Гундалину оглянулся на нее — теперь уже без улыбки.
— А почему бы вам не перевестись?
— А ты представляешь себе, сколько времени занимает оформление перевода? — Она покачала головой, бережно положив шлем на колени и расстегивая воротник парадного мундира. Потом вздохнула. — И кроме того, я уже пробовала. Ничего не вышло. Я им, видите ли, «нужна здесь». — В голосе ее звучала горечь.
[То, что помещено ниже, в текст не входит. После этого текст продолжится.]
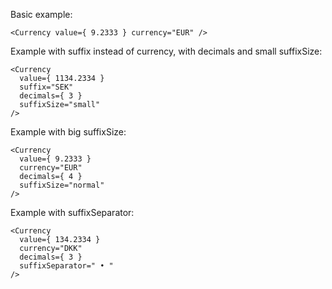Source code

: Basic example:

    <Currency value={ 9.2333 } currency="EUR" />

Example with suffix instead of currency, with decimals and small suffixSize:

    <Currency
      value={ 1134.2334 }
      suffix="SEK"
      decimals={ 3 }
      suffixSize="small"
    />

Example with big suffixSize:

    <Currency
      value={ 9.2333 }
      currency="EUR"
      decimals={ 4 }
      suffixSize="normal"
    />

Example with suffixSeparator:

    <Currency
      value={ 134.2334 }
      currency="DKK"
      decimals={ 3 }
      suffixSeparator=" • "
    />
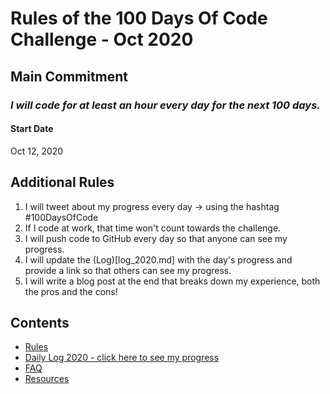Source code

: # Rules of the 100 Days Of Code Challenge - Oct 2020

## Main Commitment
### *I will code for at least an hour every day for the next 100 days.*

#### Start Date
Oct 12, 2020

## Additional Rules
1. I will tweet about my progress every day -> using the hashtag #100DaysOfCode
2. If I code at work, that time won't count towards the challenge.
3. I will push code to GitHub every day so that anyone can see my progress.
4. I will update the (Log)[log_2020.md] with the day's progress and provide a link so that others can see my progress.
5. I will write a blog post at the end that breaks down my experience, both the pros and the cons!

## Contents
* [Rules](rules.md)
* [Daily Log 2020 - click here to see my progress](log_2020.md)
* [FAQ](FAQ.md)
* [Resources](resources.md)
— А почему бы вам вообще не уволиться?
— А почему бы тебе вообще не заткнуться?
Гундалину снова с повышенным вниманием уставился на дорогу. Теперь они спустились в Лабиринт и еле ползли по его запруженной народом территории. Небо за толстыми прозрачными стенами уже окрасилось в закатные тона. Джеруша смотрела на плетущихся по тротуарам оборванцев, на отвратительно яркие витрины — все это вдруг показалось ей насмешкой над ее собственными высокими целями и устремлениями… Неужели она действительно готова пожертвовать чем угодно, лишь бы иметь настоящее дело? Неужели готова рискнуть даже тем довольно высоким чином, который, как ей было известно, ЛиуСкед присвоил ей исключительно из-за этих визитов к Снежной королеве? Она сердито сунула темно-каштановый локон за левое ухо. В конце концов, через какие-то пять лет все здесь переменится. Гегемония покинет Тиамат, и тогда ее, Джерушу, пошлют куда-нибудь еще — не все ли равно куда, где угодно будет лучше, чем здесь. Терпение и еще раз терпение — вот и все, что нужно. Боги свидетели, женщине вообще нелегко сделать карьеру, да еще в качестве полицейского; даже сейчас ей вряд ли светит сколько-нибудь высокий пост.